# Required task A
Answer these questions about the passage on the artist Perry, using only what it states:
(i) In which film does a character appear whom Perry is said to resemble?
(ii) Who presents the South Bank Show tribute programme about him?
(iii) How much are art collectors now prepared to pay for one of his pots?
# Required task B
Extend the passage about the artist Perry with another paragraph or two, keeping the same interview voice and going on from its final sentence.

# Passage given
With no trace of creature comforts anywhere, it's the workshop of a very masculine artist, and Perry, when discovered in his work clothes, without his public transvestite plumage, is a very blokeish sort of chap. Though his blond hair is worn long, his manner is far from ditzy. His eyes glitter alarmingly. He resembles, to a disconcerting degree, the homicidal (and long-haired) vault-robber played by the late Alexander Godunov in Die Hard.

He's big in America and Japan these days - a major exhibition of his work opens in Tokyo next April - and tomorrow night he gets the full South Bank Show treatment, in a tribute programme presented by Melvyn Bragg and directed by Robert Bee. I wondered if the programme-makers spent more time on Perry's creations or his frocks. "I haven't seen it - but my wife always says, 'Make sure they don't make it into another bloody film about you dressing up in women's clothes!' And it can be annoying when a purportedly serious journal interviews you and you read the article and it's a sensational piece. It's so tiresome. I really do get fed up with it."

Whoops. Bang go questions three to 13, then. The trouble is, from the moment Perry first appeared on the general public's radar in 2003, when he won the Turner Prize, he has himself been such a piece of work, such an artful construct, it's hard to discount the chap from his labours. Is he, like Gilbert and George, his own finest artwork? "No, that's wrong," says Perry. "I've never said that putting on a dress is art. I've been doing it long before I started making pots."

We talk about the protean nature of success. Since his Turner triumph, the value of Perry's pots has gone through the roof. Art collectors are now prepared to pay £30,000 for the joy of possessing one of his beautiful neo-classical, fat-bellied clay creations with their images of fright, inner turbulence and child abuse. Does that mean he could become a lucrative cottage industry? "I've been making pots for 20 years, but I've always made other things," he says. "I made sculptures long before. I've got this far by doing what I want, and if I started worrying about obligations to a market it would be a horrible life. If tomorrow I woke up and thought, 'I cannot face doing another pot', I wouldn't do it."

# Supplied material
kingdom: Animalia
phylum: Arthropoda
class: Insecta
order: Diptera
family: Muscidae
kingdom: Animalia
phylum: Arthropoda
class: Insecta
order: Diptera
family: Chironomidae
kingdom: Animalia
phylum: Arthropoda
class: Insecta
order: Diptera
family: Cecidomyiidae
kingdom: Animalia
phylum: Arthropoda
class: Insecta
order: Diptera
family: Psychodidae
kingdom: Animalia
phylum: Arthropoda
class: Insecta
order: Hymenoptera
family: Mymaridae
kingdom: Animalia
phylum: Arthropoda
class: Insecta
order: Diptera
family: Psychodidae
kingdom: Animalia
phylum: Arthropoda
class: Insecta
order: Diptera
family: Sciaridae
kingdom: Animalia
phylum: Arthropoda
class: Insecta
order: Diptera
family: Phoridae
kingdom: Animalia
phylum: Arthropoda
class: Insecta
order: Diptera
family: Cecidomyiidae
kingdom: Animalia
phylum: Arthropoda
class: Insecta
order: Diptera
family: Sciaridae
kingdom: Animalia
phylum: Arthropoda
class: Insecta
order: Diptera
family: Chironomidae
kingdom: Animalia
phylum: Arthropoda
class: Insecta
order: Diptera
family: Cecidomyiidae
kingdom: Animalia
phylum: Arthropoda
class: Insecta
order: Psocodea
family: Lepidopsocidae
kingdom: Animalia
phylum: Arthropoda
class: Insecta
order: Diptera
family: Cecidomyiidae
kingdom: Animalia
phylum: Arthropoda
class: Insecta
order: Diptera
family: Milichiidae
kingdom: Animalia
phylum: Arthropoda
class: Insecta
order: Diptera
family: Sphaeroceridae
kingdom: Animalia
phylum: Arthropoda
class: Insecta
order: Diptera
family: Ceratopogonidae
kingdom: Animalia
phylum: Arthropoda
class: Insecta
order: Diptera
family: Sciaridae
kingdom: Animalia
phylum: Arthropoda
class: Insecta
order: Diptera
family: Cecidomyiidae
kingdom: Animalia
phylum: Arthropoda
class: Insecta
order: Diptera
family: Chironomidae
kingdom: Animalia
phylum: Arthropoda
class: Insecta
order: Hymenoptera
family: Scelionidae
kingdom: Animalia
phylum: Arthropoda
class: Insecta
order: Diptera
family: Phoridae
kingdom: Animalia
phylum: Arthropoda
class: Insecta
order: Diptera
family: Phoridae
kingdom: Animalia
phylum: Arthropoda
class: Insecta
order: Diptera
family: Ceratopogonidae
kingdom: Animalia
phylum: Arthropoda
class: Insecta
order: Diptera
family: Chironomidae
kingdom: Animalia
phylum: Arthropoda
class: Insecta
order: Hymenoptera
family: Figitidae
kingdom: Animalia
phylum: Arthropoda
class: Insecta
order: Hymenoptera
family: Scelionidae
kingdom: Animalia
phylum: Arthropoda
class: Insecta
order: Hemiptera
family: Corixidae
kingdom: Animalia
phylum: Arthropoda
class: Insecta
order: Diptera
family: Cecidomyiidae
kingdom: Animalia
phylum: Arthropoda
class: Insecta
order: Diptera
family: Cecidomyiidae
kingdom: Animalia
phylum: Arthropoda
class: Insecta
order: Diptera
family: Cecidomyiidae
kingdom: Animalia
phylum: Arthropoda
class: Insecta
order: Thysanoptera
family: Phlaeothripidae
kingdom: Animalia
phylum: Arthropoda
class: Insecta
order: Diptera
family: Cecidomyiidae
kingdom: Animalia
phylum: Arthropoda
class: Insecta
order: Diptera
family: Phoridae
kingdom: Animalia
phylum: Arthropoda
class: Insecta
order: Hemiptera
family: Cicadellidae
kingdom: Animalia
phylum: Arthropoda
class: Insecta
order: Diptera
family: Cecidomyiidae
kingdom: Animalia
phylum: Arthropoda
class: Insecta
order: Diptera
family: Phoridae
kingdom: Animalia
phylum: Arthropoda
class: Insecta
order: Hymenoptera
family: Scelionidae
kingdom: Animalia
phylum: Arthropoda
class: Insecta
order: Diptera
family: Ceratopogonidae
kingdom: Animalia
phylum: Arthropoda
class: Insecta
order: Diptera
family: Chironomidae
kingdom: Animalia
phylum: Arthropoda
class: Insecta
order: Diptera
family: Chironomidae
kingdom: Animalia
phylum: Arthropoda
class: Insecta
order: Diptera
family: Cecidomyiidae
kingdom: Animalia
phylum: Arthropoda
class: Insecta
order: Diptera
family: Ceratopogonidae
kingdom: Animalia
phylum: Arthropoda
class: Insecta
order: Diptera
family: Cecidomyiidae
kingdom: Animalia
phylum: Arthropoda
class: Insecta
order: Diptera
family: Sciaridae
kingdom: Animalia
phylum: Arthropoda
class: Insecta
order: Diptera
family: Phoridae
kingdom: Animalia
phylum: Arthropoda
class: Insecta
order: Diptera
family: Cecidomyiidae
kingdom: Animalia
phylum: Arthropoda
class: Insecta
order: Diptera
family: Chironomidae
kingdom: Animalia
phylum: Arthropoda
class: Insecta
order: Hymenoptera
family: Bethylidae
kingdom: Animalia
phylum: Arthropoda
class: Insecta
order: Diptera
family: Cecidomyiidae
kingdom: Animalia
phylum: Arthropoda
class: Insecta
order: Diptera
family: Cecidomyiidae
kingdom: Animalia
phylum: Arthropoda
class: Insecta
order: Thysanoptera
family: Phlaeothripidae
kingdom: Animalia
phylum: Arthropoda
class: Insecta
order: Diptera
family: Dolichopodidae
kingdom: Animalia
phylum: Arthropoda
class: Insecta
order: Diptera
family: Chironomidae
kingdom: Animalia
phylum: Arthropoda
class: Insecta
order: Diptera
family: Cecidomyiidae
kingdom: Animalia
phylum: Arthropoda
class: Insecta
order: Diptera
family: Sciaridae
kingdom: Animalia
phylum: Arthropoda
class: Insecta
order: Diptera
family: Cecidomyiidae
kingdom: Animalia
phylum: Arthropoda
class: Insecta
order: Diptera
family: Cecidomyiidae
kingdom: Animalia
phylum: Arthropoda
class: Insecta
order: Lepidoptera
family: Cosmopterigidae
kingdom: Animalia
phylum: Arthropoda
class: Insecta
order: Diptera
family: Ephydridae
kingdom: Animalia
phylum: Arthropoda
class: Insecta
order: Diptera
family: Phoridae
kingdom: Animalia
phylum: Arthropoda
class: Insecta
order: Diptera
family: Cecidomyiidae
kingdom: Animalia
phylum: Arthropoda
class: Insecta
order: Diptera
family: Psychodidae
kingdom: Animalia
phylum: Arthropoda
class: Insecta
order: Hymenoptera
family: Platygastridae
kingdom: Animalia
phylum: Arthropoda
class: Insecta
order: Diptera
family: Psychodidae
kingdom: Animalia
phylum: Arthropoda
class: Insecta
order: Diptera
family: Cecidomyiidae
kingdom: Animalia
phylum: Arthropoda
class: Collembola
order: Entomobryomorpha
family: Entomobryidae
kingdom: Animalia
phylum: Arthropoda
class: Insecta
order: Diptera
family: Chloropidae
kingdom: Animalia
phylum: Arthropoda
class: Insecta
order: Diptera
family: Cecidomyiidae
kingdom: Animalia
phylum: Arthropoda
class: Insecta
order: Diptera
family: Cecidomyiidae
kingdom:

# Task answer A
(i) Die Hard
(ii) Melvyn Bragg
(iii) £30,000

# Task answer B
But, I say, it's the pots that the art world admires. They represent your success. "That's a misconception," says Perry. "People think the Turner Prize is a switch that, once you've flicked it, suddenly projects you to art stardom. But the Turner is just the point at which the art world brushes up against the mainstream media. Success in the art world is a much slower, subtler thing."

Perry is clearly a little conflicted - almost embarrassed - by fame and success. He tries to dismiss the meretricious renown of prizes and talks about the "value" bestowed by posterity and peer approval. But a minute later he's bitching about the up-and-down reputations of people he doesn't like. "Long-term value depends on a whole history of nudges and winks from art grandees and hype. It might get you so far but - look at someone like Julian Schnabel. Massive in the 1980s, a sort of rock-god superstar. Now everyone's saying, 'Ooh, he's going down the pan ...' and he's not regarded as doing anything great."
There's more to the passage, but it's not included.